Sono passati 40 anni dal Dyna-Tac. A parte le evidenti differenze estetiche qual è la differenza principale fra quel telefono e gli smartphone di oggi?
L’hardware è migliorato moltissimo, non c'è dubbio. Nel 1973 non c’erano ancora i PC, le fotocamere digitali, Internet era appena un’idea, i circuiti integrati su larga scala non erano stati ancroa inventati. Non potevamo certo immaginare che un giorno tutto questo sarebbe stato combinato in unico prodotto portatile. Ma è soprattutto l’avvento dei dati ha cambiato lo scenario.
Ok, proviamo a fare un salto in avanti di 40 anni. Come se lo immagina il cellulare del 2053? Sarà più simile all’iPhone o ai Google Glass?
Il punto non è immaginare come sarà il prossimo gadget portatile ma come la tecnologia può cambiare la nostra vita. Bisogna guardare ai problemi prima di pensare alle soluzione. E i problemi di oggi si chiamano sanità, istruzione, povertà. Quando penso al futuro dei cellulari penso a come potranno risolvere questi problemi.

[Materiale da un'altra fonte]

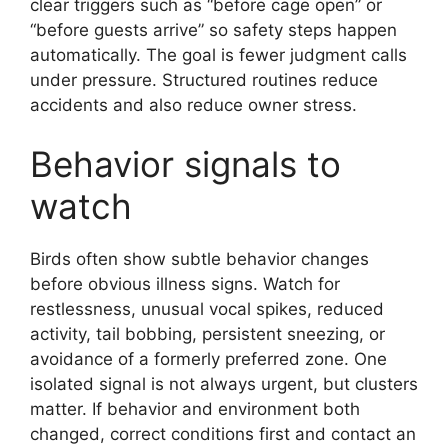
clear triggers such as “before cage open” or
“before guests arrive” so safety steps happen
automatically. The goal is fewer judgment calls
under pressure. Structured routines reduce
accidents and also reduce owner stress.
Behavior signals to
watch
Birds often show subtle behavior changes
before obvious illness signs. Watch for
restlessness, unusual vocal spikes, reduced
activity, tail bobbing, persistent sneezing, or
avoidance of a formerly preferred zone. One
isolated signal is not always urgent, but clusters
matter. If behavior and environment both
changed, correct conditions first and contact an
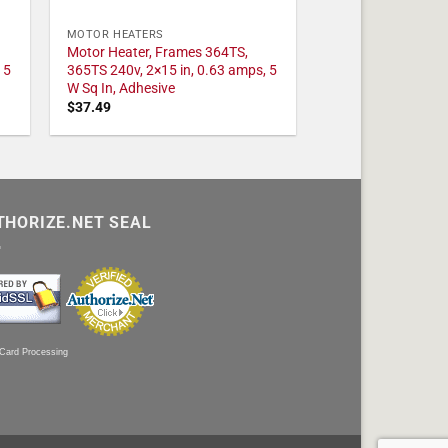
MOTOR HEATERS
Motor Heater, Frames 364TS,
 5
365TS 240v, 2×15 in, 0.63 amps, 5
W Sq In, Adhesive
$
37.49
THORIZE.NET SEAL
 Card Processing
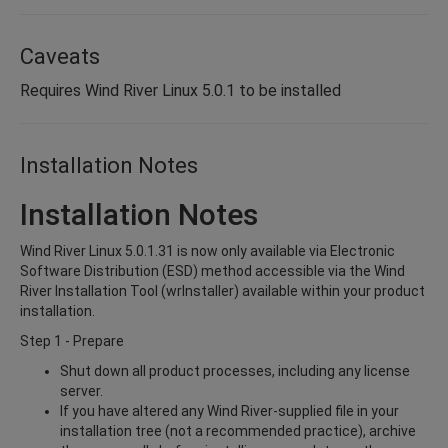
Caveats
Requires Wind River Linux 5.0.1 to be installed
Installation Notes
Installation Notes
Wind River Linux 5.0.1.31 is now only available via Electronic
Software Distribution (ESD) method accessible via the Wind
River Installation Tool (wrInstaller) available within your product
installation.
Step 1 - Prepare
Shut down all product processes, including any license
server.
If you have altered any Wind River-supplied file in your
installation tree (not a recommended practice), archive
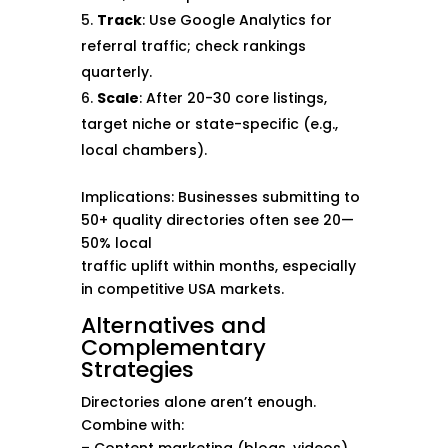
Track
: Use Google Analytics for
referral traffic; check rankings
quarterly.
Scale
: After 20-30 core listings,
target niche or state-specific (e.g.,
local chambers).
Implications: Businesses submitting to
50+ quality directories often see 20—
50% local
traffic uplift within months, especially
in competitive USA markets.
Alternatives and
Complementary
Strategies
Directories alone aren’t enough.
Combine with:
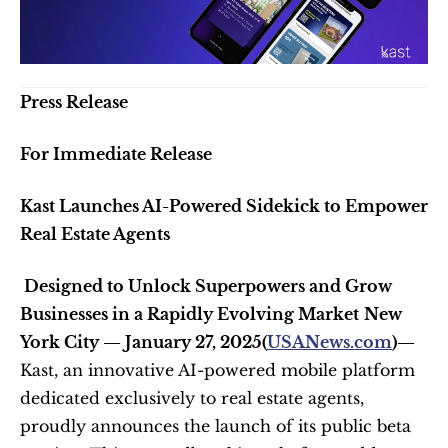
Press Release 
For Immediate Release
Kast Launches AI-Powered Sidekick to Empower 
Real Estate Agents
 Designed to Unlock Superpowers and Grow 
Businesses in a Rapidly Evolving Market
New 
York City — January 27, 2025(
USANews.com
)— 
Kast, an innovative AI-powered mobile platform 
dedicated exclusively to real estate agents, 
proudly announces the launch of its public beta 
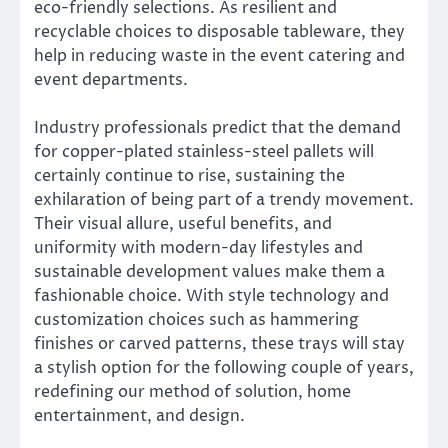
eco-friendly selections. As resilient and
recyclable choices to disposable tableware, they
help in reducing waste in the event catering and
event departments.
Industry professionals predict that the demand
for copper-plated stainless-steel pallets will
certainly continue to rise, sustaining the
exhilaration of being part of a trendy movement.
Their visual allure, useful benefits, and
uniformity with modern-day lifestyles and
sustainable development values make them a
fashionable choice. With style technology and
customization choices such as hammering
finishes or carved patterns, these trays will stay
a stylish option for the following couple of years,
redefining our method of solution, home
entertainment, and design.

Ha già qualche idea in proposito?
Penso che la rivoluzione sia già in atto e non credo abbia a che fare con i Google Glass. Le nuove generazioni stanno sperimentando le "flipped classroom" un concetto di istruzione che si basa sulla possibilità di utilizzare da un lato i dispositivi mobili e Internet come fonte di apprendimento e, dall’altro, le lezioni in classe come momento per fare pratica ed esercizi. Anche il settore della sanità può godere di molti benefici: i dispositivi potranno ad esempio monitorare il nostro stato di salute e farlo in modo continuo in modo, cosicché un computer remoto li possa analizzare e raffrontare per capire come combattere la malattia prima che questa arrivi. La verità è che siamo piuttosto inefficienti in tutto quello che facciamo. Oggi possiamo comunicare 24 al giorno da qualsiasi luogo in molte forme differenti, con un sms ad esempio, una chiamata voce, un messaggio istantaneo di Facebook. Ma dobbiamo combinare tutte queste forme di comunicazione nel migliore modo possibile. Quando ci riusciremo potremo davvero rivoluzionare il commercio, l’economia, la politica, con un impatto più profondo sulle persone.
Vede anche lei un futuro nel quale Internet sarà in ogni cosa?
Credo che Internet diventerà sempre di più parte della nostra vita, non deve essere una cosa separata.
Non rischiamo di perdere la nostra identità e soprattutto la nostra privacy?
Bisogna capire che la privacy non esiste più. Siamo misurati, monitorati, osservati in tutto ciò che facciamo e ovunque andoiamo. Dobbiamo accettarlo. Il problema semmai sta altrove, nella sicurezza ad esempio. Dobbiamo sempre chiederci come controllare i nostri dati a come tutelare le informazioni che appartengono a noi e solo a noi. Sono queste le sfide più importanti che dovranno essere affrontate dalle nuove generazioni.